Since the 1970s, this St. Pete’s operation has been knocking out intriguing and experimental beverages, now putting their name to over 43 varieties. These include such classics as ‘Mango Momma’, ‘Sinfully Noble’ and who could forget ‘Sparkling Blueberry Blue Blue Champagne’ [sic]. To be fair, they might well be delicious, but I’m a snob.
As they say themselves – “If you are looking for a wine that taste like the fruit its made from then look no further” [sic]. And they say Americans don’t do irony, or grammar apparently.
But never fear, one thing the Americans apparently do better than the French is start up businesses. Indeed, if that former President and man who owes so much to Florida, George W. Bush is to be believed: “The French don’t have a word for entrepreneur.” This fact means that there are now actually 16 Certified Florida Farm Wineries of differing sizes and outputs that have sprung up in the state in recent years. They utilise local grapes from native Muscadine vines, as well as a range of other fruits. To be certified these wineries have to produce less than 250,000 gallons of wine a year, have at least 10 acres of vineyards in Florida and be open to the public at least 30 hours a week. Certification is reviewed annually to keep them on their toes.
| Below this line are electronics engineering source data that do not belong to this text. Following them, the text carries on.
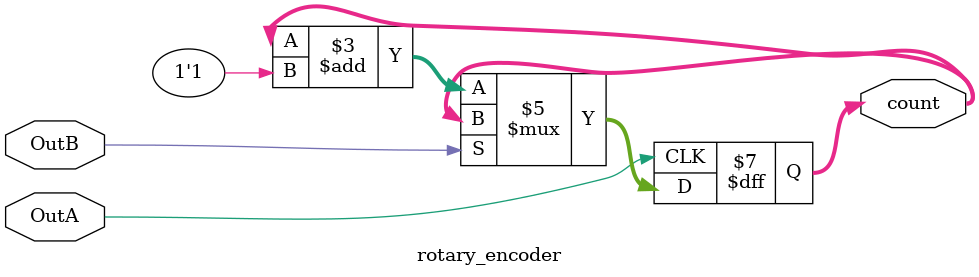
<source format=v>
`timescale 1ns / 1ps


module rotary_encoder(
    input OutA, OutB,
    output reg [7:0] count 
    );
    
    parameter count_max = 8'hFF;
    parameter count_min = 8'h0;
  
  initial begin
    count <= 8'b0;
  end
  
    always @ (posedge OutA)
    begin
        if(!OutB)
        begin
        count <= count + 1'b1;
        end
        /*
            if(count<=count_max)
            begin
                count <= count + 1'b1;
            end
            else
                count <= count_max;
        end
        else
        if(count >= count_min)
        begin
            count <= count - 1'b1;
        end
        else
            count <= count_min;
            */

    end
endmodule

</source>
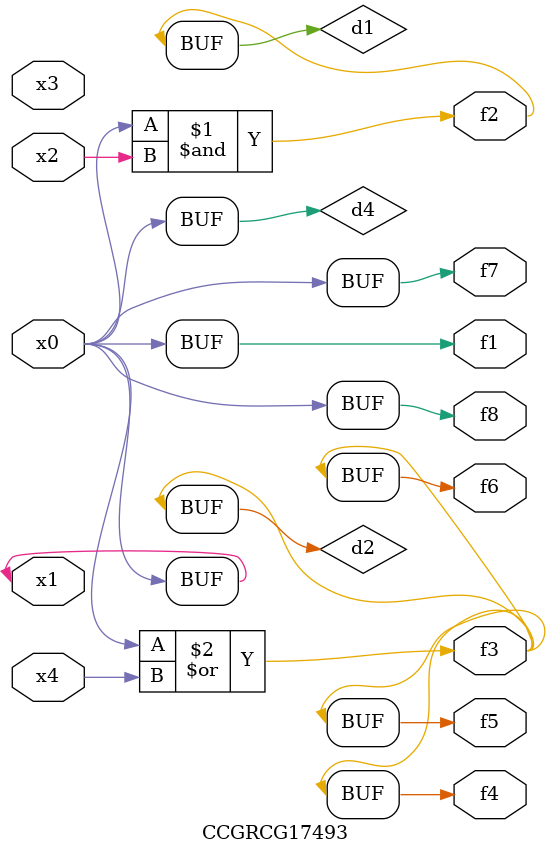
<source format=v>
module CCGRCG17493(
	input x0, x1, x2, x3, x4,
	output f1, f2, f3, f4, f5, f6, f7, f8
);

	wire d1, d2, d3, d4;

	and (d1, x0, x2);
	or (d2, x0, x4);
	nand (d3, x0, x2);
	buf (d4, x0, x1);
	assign f1 = d4;
	assign f2 = d1;
	assign f3 = d2;
	assign f4 = d2;
	assign f5 = d2;
	assign f6 = d2;
	assign f7 = d4;
	assign f8 = d4;
endmodule

</source>
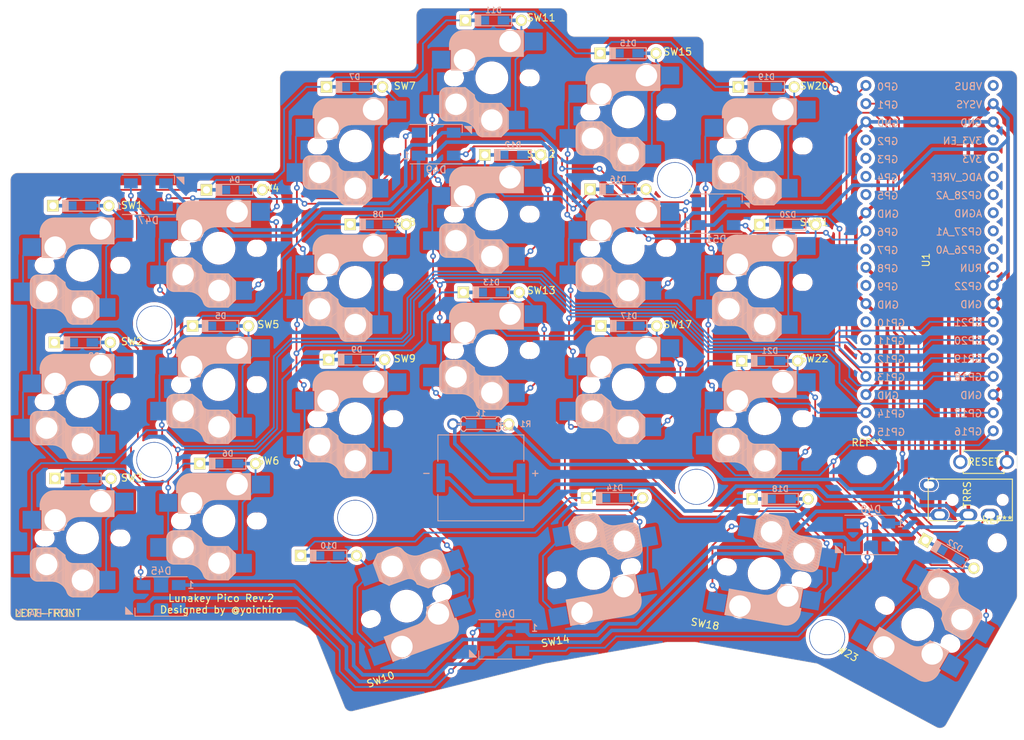
<source format=kicad_pcb>
(kicad_pcb
	(version 20241229)
	(generator "pcbnew")
	(generator_version "9.0")
	(general
		(thickness 1.6)
		(legacy_teardrops no)
	)
	(paper "A3")
	(title_block
		(title "Tim's Jiran mod")
		(rev "1")
		(company "Tim Lukashevich")
	)
	(layers
		(0 "F.Cu" signal)
		(2 "B.Cu" signal)
		(9 "F.Adhes" user "F.Adhesive")
		(11 "B.Adhes" user "B.Adhesive")
		(13 "F.Paste" user)
		(15 "B.Paste" user)
		(5 "F.SilkS" user "F.Silkscreen")
		(7 "B.SilkS" user "B.Silkscreen")
		(1 "F.Mask" user)
		(3 "B.Mask" user)
		(17 "Dwgs.User" user "User.Drawings")
		(19 "Cmts.User" user "User.Comments")
		(21 "Eco1.User" user "User.Eco1")
		(23 "Eco2.User" user "User.Eco2")
		(25 "Edge.Cuts" user)
		(27 "Margin" user)
		(31 "F.CrtYd" user "F.Courtyard")
		(29 "B.CrtYd" user "B.Courtyard")
		(35 "F.Fab" user)
		(33 "B.Fab" user)
	)
	(setup
		(pad_to_mask_clearance 0)
		(allow_soldermask_bridges_in_footprints no)
		(tenting front back)
		(grid_origin 237.33125 95.281255)
		(pcbplotparams
			(layerselection 0x00000000_00000000_55555555_55755550)
			(plot_on_all_layers_selection 0x00000000_00000000_00000000_00000000)
			(disableapertmacros no)
			(usegerberextensions no)
			(usegerberattributes yes)
			(usegerberadvancedattributes yes)
			(creategerberjobfile yes)
			(dashed_line_dash_ratio 12.000000)
			(dashed_line_gap_ratio 3.000000)
			(svgprecision 6)
			(plotframeref no)
			(mode 1)
			(useauxorigin no)
			(hpglpennumber 1)
			(hpglpenspeed 20)
			(hpglpendiameter 15.000000)
			(pdf_front_fp_property_popups yes)
			(pdf_back_fp_property_popups yes)
			(pdf_metadata yes)
			(pdf_single_document no)
			(dxfpolygonmode yes)
			(dxfimperialunits yes)
			(dxfusepcbnewfont yes)
			(psnegative no)
			(psa4output no)
			(plot_black_and_white yes)
			(sketchpadsonfab no)
			(plotpadnumbers no)
			(hidednponfab no)
			(sketchdnponfab yes)
			(crossoutdnponfab yes)
			(subtractmaskfromsilk no)
			(outputformat 1)
			(mirror no)
			(drillshape 0)
			(scaleselection 1)
			(outputdirectory "gerber/top/")
		)
	)
	(net 0 "")
	(net 1 "row0-l")
	(net 2 "Net-(D1-Pad2)")
	(net 3 "row1-l")
	(net 4 "Net-(D2-Pad2)")
	(net 5 "row2-l")
	(net 6 "Net-(D3-Pad2)")
	(net 7 "Net-(D4-Pad2)")
	(net 8 "Net-(D5-Pad2)")
	(net 9 "Net-(D6-Pad2)")
	(net 10 "Net-(D7-Pad2)")
	(net 11 "Net-(D8-Pad2)")
	(net 12 "Net-(D9-Pad2)")
	(net 13 "Net-(D10-Pad2)")
	(net 14 "row3-l")
	(net 15 "Net-(D11-Pad2)")
	(net 16 "Net-(D12-Pad2)")
	(net 17 "Net-(D13-Pad2)")
	(net 18 "Net-(D14-Pad2)")
	(net 19 "Net-(D15-Pad2)")
	(net 20 "Net-(D16-Pad2)")
	(net 21 "Net-(D17-Pad2)")
	(net 22 "Net-(D18-Pad2)")
	(net 23 "Net-(D19-Pad2)")
	(net 24 "Net-(D20-Pad2)")
	(net 25 "Net-(D21-Pad2)")
	(net 26 "Net-(D22-Pad2)")
	(net 27 "GND")
	(net 28 "VCC")
	(net 29 "led-l")
	(net 30 "col0-l")
	(net 31 "col1-l")
	(net 32 "col2-l")
	(net 33 "col3-l")
	(net 34 "col4-l")
	(net 35 "reset-l")
	(net 36 "col5-l")
	(net 37 "unconnected-(D48-Pad2)")
	(net 38 "Net-(D45-Pad2)")
	(net 39 "Net-(D45-Pad4)")
	(net 40 "Net-(D46-Pad2)")
	(net 41 "Net-(D47-Pad4)")
	(net 42 "unconnected-(U1-Pad4)")
	(net 43 "Net-(D49-Pad4)")
	(net 44 "unconnected-(U1-Pad5)")
	(net 45 "data-tx-l")
	(net 46 "data-rx-l")
	(net 47 "unconnected-(U1-Pad6)")
	(net 48 "unconnected-(U1-Pad7)")
	(net 49 "unconnected-(U1-Pad10)")
	(net 50 "unconnected-(U1-Pad12)")
	(net 51 "unconnected-(U1-Pad15)")
	(net 52 "unconnected-(U1-Pad14)")
	(net 53 "unconnected-(U1-Pad37)")
	(net 54 "unconnected-(U1-Pad35)")
	(net 55 "unconnected-(U1-Pad36)")
	(net 56 "unconnected-(U1-Pad32)")
	(net 57 "unconnected-(U1-Pad33)")
	(net 58 "unconnected-(U1-Pad40)")
	(net 59 "unconnected-(U1-Pad31)")
	(net 60 "unconnected-(U1-Pad34)")
	(net 61 "Net-(LS1-PadP)")
	(net 62 "audio-l")
	(footprint "Keebio-Parts:Diode-Hybrid-Back" (layer "F.Cu") (at 72.825 113.125 180))
	(footprint "Keebio-Parts:Diode-Hybrid-Back" (layer "F.Cu") (at 73.025 132.225 180))
	(footprint "Keebio-Parts:Diode-Hybrid-Back" (layer "F.Cu") (at 73.125 151.225 180))
	(footprint "Keebio-Parts:Diode-Hybrid-Back" (layer "F.Cu") (at 94.265 110.905 180))
	(footprint "Keebio-Parts:Diode-Hybrid-Back" (layer "F.Cu") (at 92.325 129.925 180))
	(footprint "Keebio-Parts:Diode-Hybrid-Back" (layer "F.Cu") (at 93.315 149.155 180))
	(footprint "Keebio-Parts:Diode-Hybrid-Back" (layer "F.Cu") (at 111.025 96.525 180))
	(footprint "Keebio-Parts:Diode-Hybrid-Back" (layer "F.Cu") (at 114.325 115.735 180))
	(footprint "Keebio-Parts:Diode-Hybrid-Back" (layer "F.Cu") (at 111.325 134.625 180))
	(footprint "Keebio-Parts:Diode-Hybrid-Back" (layer "F.Cu") (at 107.415 162.025 180))
	(footprint "Keebio-Parts:Diode-Hybrid-Back" (layer "F.Cu") (at 130.425 87.225 180))
	(footprint "Keebio-Parts:Diode-Hybrid-Back" (layer "F.Cu") (at 133.125 106.025 180))
	(footprint "Keebio-Parts:Diode-Hybrid-Back" (layer "F.Cu") (at 130.125 125.225 180))
	(footprint "Keebio-Parts:Diode-Hybrid-Back" (layer "F.Cu") (at 147.345 153.955 180))
	(footprint "Keebio-Parts:Diode-Hybrid-Back" (layer "F.Cu") (at 149.225 91.825 180))
	(footprint "Keebio-Parts:Diode-Hybrid-Back" (layer "F.Cu") (at 147.825 110.825 180))
	(footprint "Keebio-Parts:Diode-Hybrid-Back" (layer "F.Cu") (at 149.325 129.925 180))
	(footprint "Keebio-Parts:Diode-Hybrid-Back" (layer "F.Cu") (at 170.455 154.095 180))
	(footprint "Keebio-Parts:Diode-Hybrid-Back" (layer "F.Cu") (at 168.525 96.525 180))
	(footprint "Keebio-Parts:Diode-Hybrid-Back" (layer "F.Cu") (at 171.515 115.775 180))
	(footprint "Keebio-Parts:Diode-Hybrid-Back" (layer "F.Cu") (at 168.995 134.805 180))
	(footprint "Keebio-Parts:Diode-Hybrid-Back" (layer "F.Cu") (at 194.125 161.825 150))
	(footprint "kbd:MJ-4PP-9_1side" (layer "F.Cu") (at 203.035 154.225 -90))
	(footprint "_tergo_lib:CherryMX_Choco_Hotswap" (layer "F.Cu") (at 73.05 121.45))
	(footprint "_tergo_lib:CherryMX_Choco_Hotswap" (layer "F.Cu") (at 73.05 140.5))
	(footprint "_tergo_lib:CherryMX_Choco_Hotswap" (layer "F.Cu") (at 92.10001 119.06875))
	(footprint "_tergo_lib:CherryMX_Choco_Hotswap" (layer "F.Cu") (at 92.10001 138.11875))
	(footprint "_tergo_lib:CherryMX_Choco_Hotswap"
		(layer "F.Cu")
		(uuid "00000000-0000-0000-0000-00005f8ec1e1")
		(at 92.10001 157.16874)
		(property "Reference" "SW6"
			(at 6.9 -8.4 0)
			(layer "F.SilkS")
			(uuid "86bdc234-e7e2-438b-990c-cc9d1524672e")
			(effects
				(font
					(size 1 1)
					(thickness 0.15)
				)
			)
		)
		(property "Value" "SW_PUSH"
			(at -4.8 -8.4 0)
			(layer "F.F
... [2056649 chars truncated]
</source>
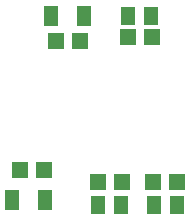
<source format=gbp>
G04 Layer_Color=16770453*
%FSLAX25Y25*%
%MOIN*%
G70*
G01*
G75*
%ADD25R,0.05118X0.05906*%
%ADD26R,0.05512X0.05512*%
%ADD88R,0.05118X0.07087*%
D25*
X225839Y261500D02*
D03*
X218161D02*
D03*
X226661Y198500D02*
D03*
X234339D02*
D03*
X215839D02*
D03*
X208161D02*
D03*
D26*
X225937Y254500D02*
D03*
X218063D02*
D03*
X189937Y210000D02*
D03*
X182063D02*
D03*
X201937Y253000D02*
D03*
X194063D02*
D03*
X226563Y206000D02*
D03*
X234437D02*
D03*
X215937D02*
D03*
X208063D02*
D03*
D88*
X179488Y200249D02*
D03*
X190512D02*
D03*
X192488Y261500D02*
D03*
X203512D02*
D03*
M02*

</source>
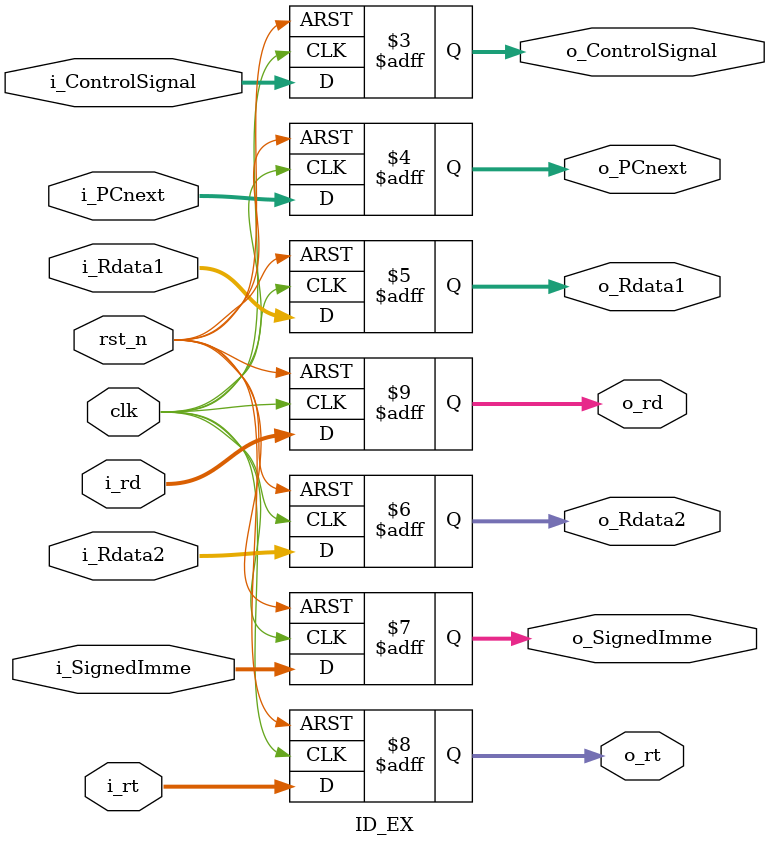
<source format=v>
module ID_EX(
    input clk, rst_n,
    input [8:0] i_ControlSignal, // 8-7 : ALUOp, 6: ALUSrc, 5: RegDst / 4: Branch, 3: MemRead, 2: MemWrite / 1: RegWrite, 0: MemtoReg
    // The order is sorted so that MSB must be firstly used each stage. 
    input [31:0] i_PCnext,
    input [31:0] i_Rdata1, i_Rdata2,
    input [31:0] i_SignedImme,
    input [4:0] i_rt, i_rd,
    output reg [8:0] o_ControlSignal,
    output reg [31:0] o_PCnext,
    output reg [31:0] o_Rdata1, o_Rdata2,
    output reg [31:0] o_SignedImme,
    output reg [4:0] o_rt, o_rd
);

always @(posedge clk, negedge rst_n) begin
if(!rst_n)
    {o_ControlSignal, o_PCnext, o_Rdata1, o_Rdata2, o_SignedImme, o_rt, o_rd} <= 142'b0;
else 
    {o_ControlSignal, o_PCnext, o_Rdata1, o_Rdata2, o_SignedImme, o_rt, o_rd} 
    <= {i_ControlSignal, i_PCnext, i_Rdata1, i_Rdata2, i_SignedImme, i_rt, i_rd};
end

endmodule
</source>
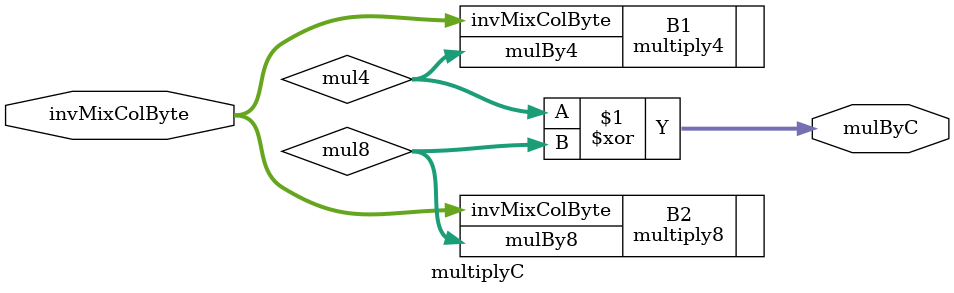
<source format=sv>
`timescale 1ns / 100ps

module multiplyC
(
	input logic [7:0] invMixColByte,
	output logic [7:0] mulByC
);

logic [7:0] mul4;
logic [7:0] mul8;

multiply4 B1
(
	.invMixColByte(invMixColByte),
	.mulBy4(mul4)
);

multiply8 B2
(
	.invMixColByte(invMixColByte),
	.mulBy8(mul8)
);

assign mulByC = mul4 ^ mul8;

endmodule

</source>
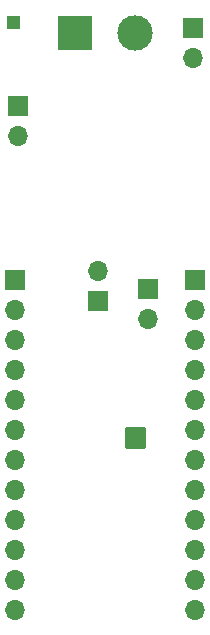
<source format=gbr>
%TF.GenerationSoftware,KiCad,Pcbnew,(5.1.9-0-10_14)*%
%TF.CreationDate,2021-01-09T22:25:45+11:00*%
%TF.ProjectId,ControlBreakout,436f6e74-726f-46c4-9272-65616b6f7574,rev?*%
%TF.SameCoordinates,Original*%
%TF.FileFunction,Soldermask,Bot*%
%TF.FilePolarity,Negative*%
%FSLAX46Y46*%
G04 Gerber Fmt 4.6, Leading zero omitted, Abs format (unit mm)*
G04 Created by KiCad (PCBNEW (5.1.9-0-10_14)) date 2021-01-09 22:25:45*
%MOMM*%
%LPD*%
G01*
G04 APERTURE LIST*
%ADD10C,0.100000*%
%ADD11O,1.700000X1.700000*%
%ADD12R,1.700000X1.700000*%
%ADD13C,3.000000*%
%ADD14R,3.000000X3.000000*%
%ADD15C,0.254000*%
G04 APERTURE END LIST*
D10*
G36*
X105000000Y-70000000D02*
G01*
X104000000Y-70000000D01*
X104000000Y-69000000D01*
X105000000Y-69000000D01*
X105000000Y-70000000D01*
G37*
X105000000Y-70000000D02*
X104000000Y-70000000D01*
X104000000Y-69000000D01*
X105000000Y-69000000D01*
X105000000Y-70000000D01*
D11*
%TO.C,J7*%
X119775000Y-72540000D03*
D12*
X119775000Y-70000000D03*
%TD*%
D13*
%TO.C,J6*%
X114880000Y-70375000D03*
D14*
X109800000Y-70375000D03*
%TD*%
D11*
%TO.C,J4*%
X104950000Y-79090000D03*
D12*
X104950000Y-76550000D03*
%TD*%
D11*
%TO.C,J5*%
X115950000Y-94640000D03*
D12*
X115950000Y-92100000D03*
%TD*%
%TO.C,J3*%
X111750000Y-93100000D03*
D11*
X111750000Y-90560000D03*
%TD*%
D12*
%TO.C,J2*%
X104700000Y-91300000D03*
D11*
X104700000Y-93840000D03*
X104700000Y-96380000D03*
X104700000Y-98920000D03*
X104700000Y-101460000D03*
X104700000Y-104000000D03*
X104700000Y-106540000D03*
X104700000Y-109080000D03*
X104700000Y-111620000D03*
X104700000Y-114160000D03*
X104700000Y-116700000D03*
X104700000Y-119240000D03*
%TD*%
%TO.C,J1*%
X119940000Y-119240000D03*
X119940000Y-116700000D03*
X119940000Y-114160000D03*
X119940000Y-111620000D03*
X119940000Y-109080000D03*
X119940000Y-106540000D03*
X119940000Y-104000000D03*
X119940000Y-101460000D03*
X119940000Y-98920000D03*
X119940000Y-96380000D03*
X119940000Y-93840000D03*
D12*
X119940000Y-91300000D03*
%TD*%
D15*
X115623000Y-105473000D02*
X114052000Y-105473000D01*
X114052000Y-103827000D01*
X115623000Y-103827000D01*
X115623000Y-105473000D01*
D10*
G36*
X115623000Y-105473000D02*
G01*
X114052000Y-105473000D01*
X114052000Y-103827000D01*
X115623000Y-103827000D01*
X115623000Y-105473000D01*
G37*
M02*

</source>
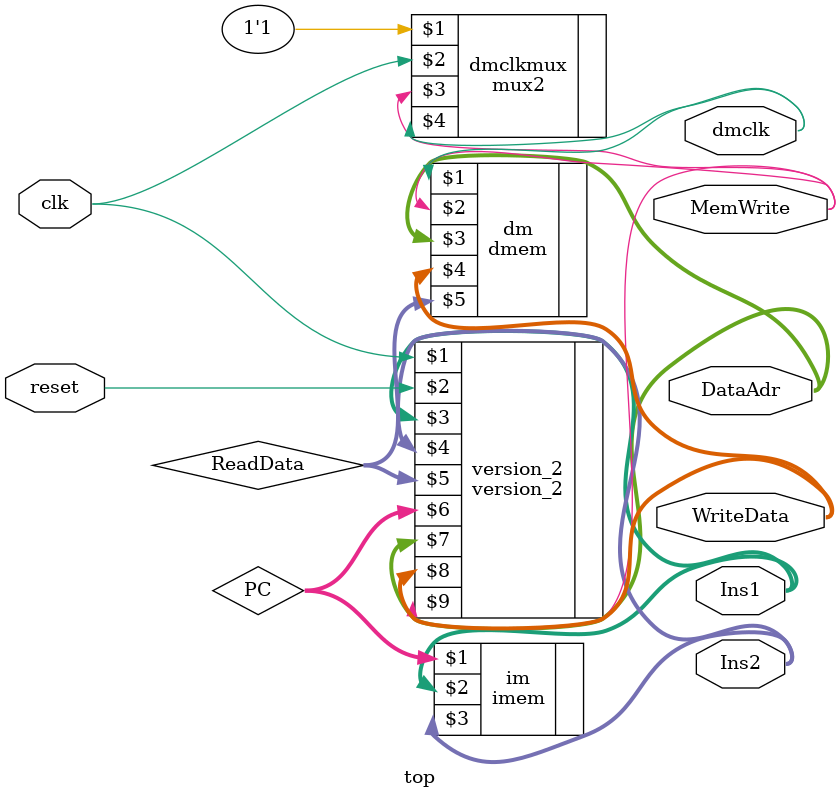
<source format=sv>
module top (input logic clk, reset,
	output logic [31:0] DataAdr, WriteData, Ins1, Ins2,
	output logic MemWrite, dmclk); //define i/o for testing

logic [31:0] PC, ReadData;

version_2 version_2(clk, reset, Ins1, Ins2, ReadData, PC, DataAdr, WriteData, MemWrite);

imem im(PC, Ins1, Ins2);

mux2 #(1) dmclkmux(1'b1, clk, MemWrite, dmclk);
dmem dm(dmclk, MemWrite, DataAdr, WriteData, ReadData);

endmodule

</source>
One such winery is the Strong Tower Vineyard & Winery, Spring Hill. Janis and Terry McKnight have been making wines here since heady days of 2001. Here they run the whole operation as a family business, showing customers around the place, running tasting sessions or the popular Evening at the Vineyard events. They currently tend to four types of hybrid grapes here, including those grown by Thomas Jefferson himself, such as the diminutive Norton/Cynthiana. Each year they produce around 16 to 18 varieties of wine including Southern Fraise, Spring Hill or Masaryktown Blues.
To be honest, despite my time at copywriter school (I didn’t go to this, and I don’t know if it exists), even my extensive, broad and considerable synonym spewing skills would be no real help in trying to write about wine with any accuracy. I could splash you with some superlatives, or baffle with contradictory assertions such as ‘elegant yet full-bodied’, ‘subtle yet robust.’ Perhaps I could bury you under a heap of clichés and any number of variations on voluptuous, light, fragrant, smooth, crisp etc. etc., with ‘hints of chocolate’, or ‘shades of oak’. Then again, perhaps I could leave you to taste for yourself, we probably taste things differently anyway, that way you can make up your own mind.
So why not bouquet holiday to Florida soon (sorry, I couldn’t resist) and give the local tipple a try? Personally, I’m sticking to Bordeaux. Why not go and prove me, and the Frenchman, wrong?
Strong Tower Vineyard & Winery is at 17810 Forge Drive, Spring Hill and is open 10am – 6pm, Wednesday to Saturday. Their next Evening at the Vineyard is on July 20th.